Design creates the “rules of the road” for UX. Discussion subreddits strive to have an experience that prioritizes comment content. This is enabled in large part through clear rules, effective enforcement, and community norms centered around reading entire posts and comments. Design for Discussion feels that, based on our learned experience, the Reddit redesign tips the scales in favor of visual content over comments. Therefore, we collaborated on this proposal to turn our constructive feedback into useful solutions for the design team to consider. We appreciate all the thought and effort put into this redesign and look forward to discussing this further.
Signed by the moderation teams of:
¹ Please note that nothing in this proposal should be construed as a demand or ultimatum. Our sole purpose is to share our concerns and, building on that, suggest experience-based solutions.
² Studies are outside the scope of this proposal. However, /r/changemyview does have some study data available that indicates our rule structure is the pillar for getting users to engage in a way conducive to conversation. It is available on our subreddit Wiki under “Academic Research.”

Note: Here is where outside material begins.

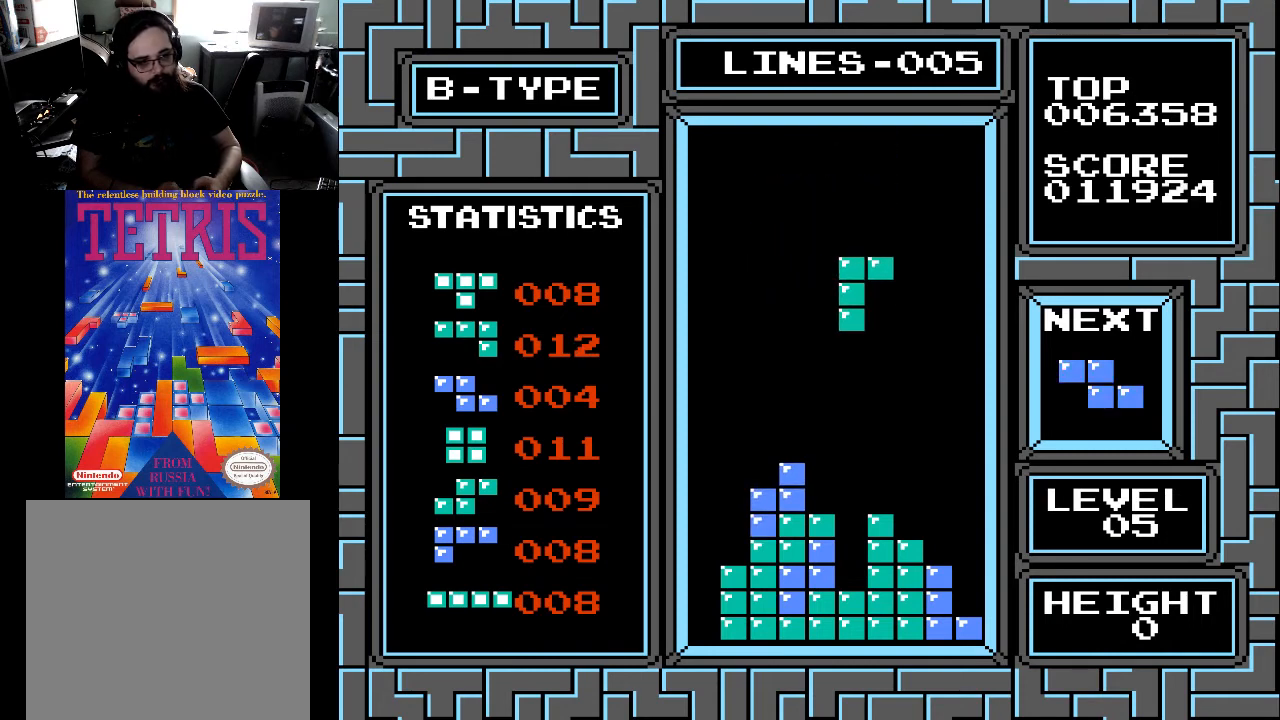
{"buttons": [], "right_stick": "center", "events": [[133, "DPAD_LEFT", "down"], [167, "DPAD_LEFT", "up"], [267, "DPAD_LEFT", "down"], [333, "DPAD_LEFT", "up"], [433, "DPAD_LEFT", "down"], [467, "DPAD_LEFT", "up"]]}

³ Suggestions by /u/qtx, who designed the CSS for /r/AskReddit, /r/ChangeMyView and /r/IAmA, to name just a few subreddits. /r/IAmA (17,889,254 subscribers) is not party to this proposal; however, they present a good use case of Reddit tailoring its design to the specific function of a subreddit, therefore supporting the intended UX and bolstering its broad appeal. We find /u/qtx’s feedback persuasive in this context.